Zach Carstensen (who writes for the excellent NW music blog collective The Gathering Note) posted the following comment to my first post on Shostakovich’s Viola Sonata:

I suppose it is well known that Shostakovich’s failing health made the sonata one of the composers sparsest works of music. Yet, I have always thought the piece reminds me of some of Webern’s chamber compositions…I posed the following question to a violist up here in Seattle:

“The sonata seems almost like its crosswise with itself. On the one hand Shostakovich describes it as “clear” and “brilliant,” yet on the other it does have a mournful air around it. The piece’s resignation is almost to be expected since it was his last work. Similarly, the sonata is incredibly sparse, with what seem like allusions to Berg and Webern, but also incredibly complicated and dense in parts.

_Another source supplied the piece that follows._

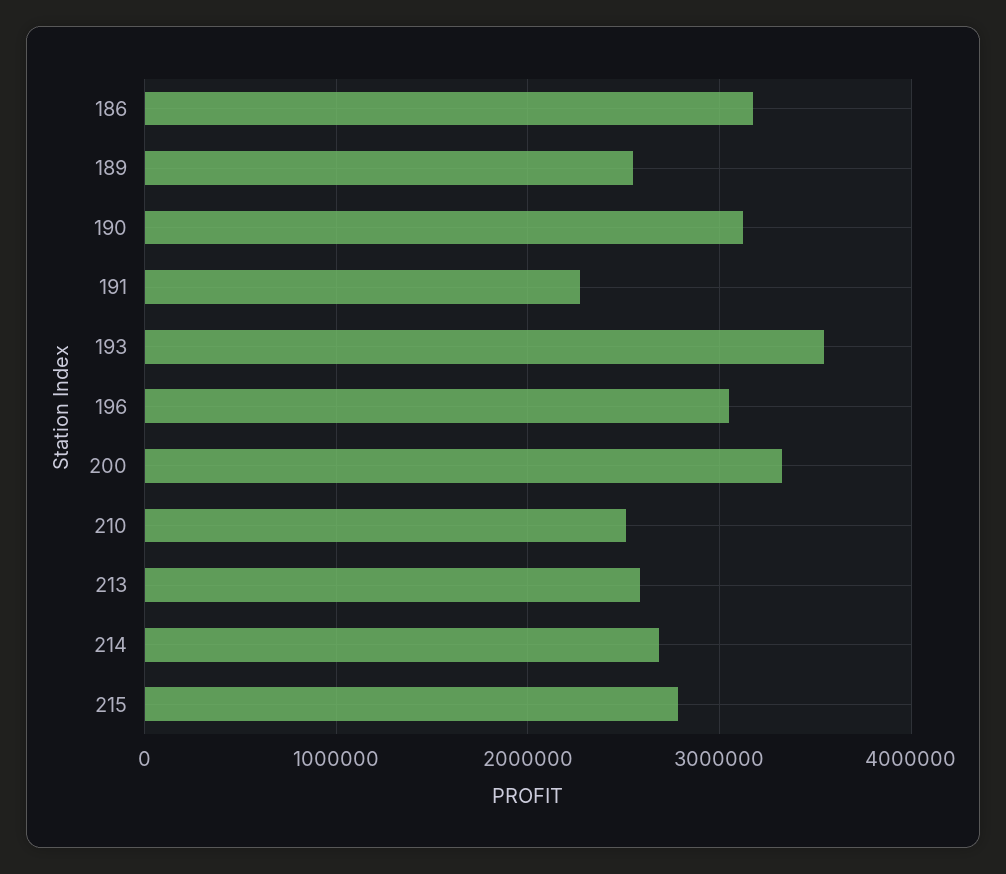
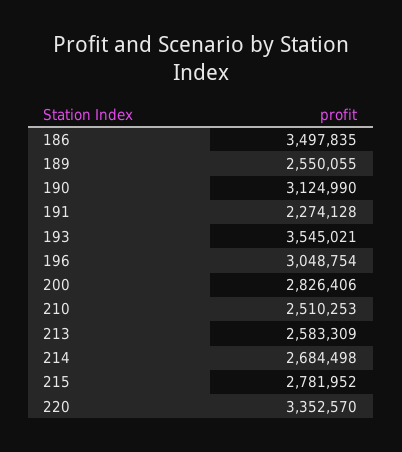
186: 3200000 -> 3497835
200: 3300000 -> 2826406
220: none -> 3352570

Is it possible to reconcile all of these differences?”

I was talking to my pianist this evening after we’d rehearsed the sonata, and I expressed the wish that Shostakovich was still alive – and that I’d have some serious questions to ask him about many aspects of his life and music. But Cary responded that a straightforward answer might not be possible to get, considering the life that Shostakovich lived, where speaking one’s mind clearly and directly was very possibly fatal.

I read recently that Shostakovich died of Lou Gherigh’s Disease (ALS), which would make sense, as it literally would have been painful to write a dense manuscript. My quartet played his 15th quartet a few years ago, and it was similarly sparse, full of contradictions, and funereal in character. While he said it should be played “clear” and “brilliant”, I’m sure that’s not what he really meant – I don’t think he’d ever have brought himself to say it to anyone, or even admit it to himself, what the piece really was, a “leave-taking” akin to Mahler’s Ninth, but distilled to its essence, as you say, á la Webern.

Then, the last question you pose is the question which dogs any musician worth their salt, which is how you make a credible interpretation of a piece which defies it at almost every turn. And the best pieces, those indisputable masterpieces, make that struggle worth coming back to again and again, through a lifetime of making music. The Viola Sonata is a prime example of such a work, to my mind, and belongs in the pantheon with works of Bach, Beethoven, Schubert, and other masters throughout the ages whose music constantly stimulates and challenges us.

As for interpretation, it’s easy to go overboard with this piece, and to ignore the tempo markings which are presumably Shostakovich’s (though I’m going to do some checking on that), and to create lots of internal tempo fluctuations. Ultimately, if you are faithful to what Shostakovich writes in his score (correcting a few misprints along the way) and keep to a middle path, neither playing it cold nor giving in to the heat except at the very peaks of the climaxes, it’s possible to make a great performance of this piece (but hardly easy).

I heard, through my last teacher, Roberto Dìaz, of a maxim that one of his teachers, Burton Fine, used to say about the Viola Sonata: “There are two ways to play the Shostakovich Viola Sonata: one leaves the audience without a dry eye in the house. The other leaves not an OPEN eye in the house”. Typical dry, wry wit of the then long-time principal violist of the Boston Symphony.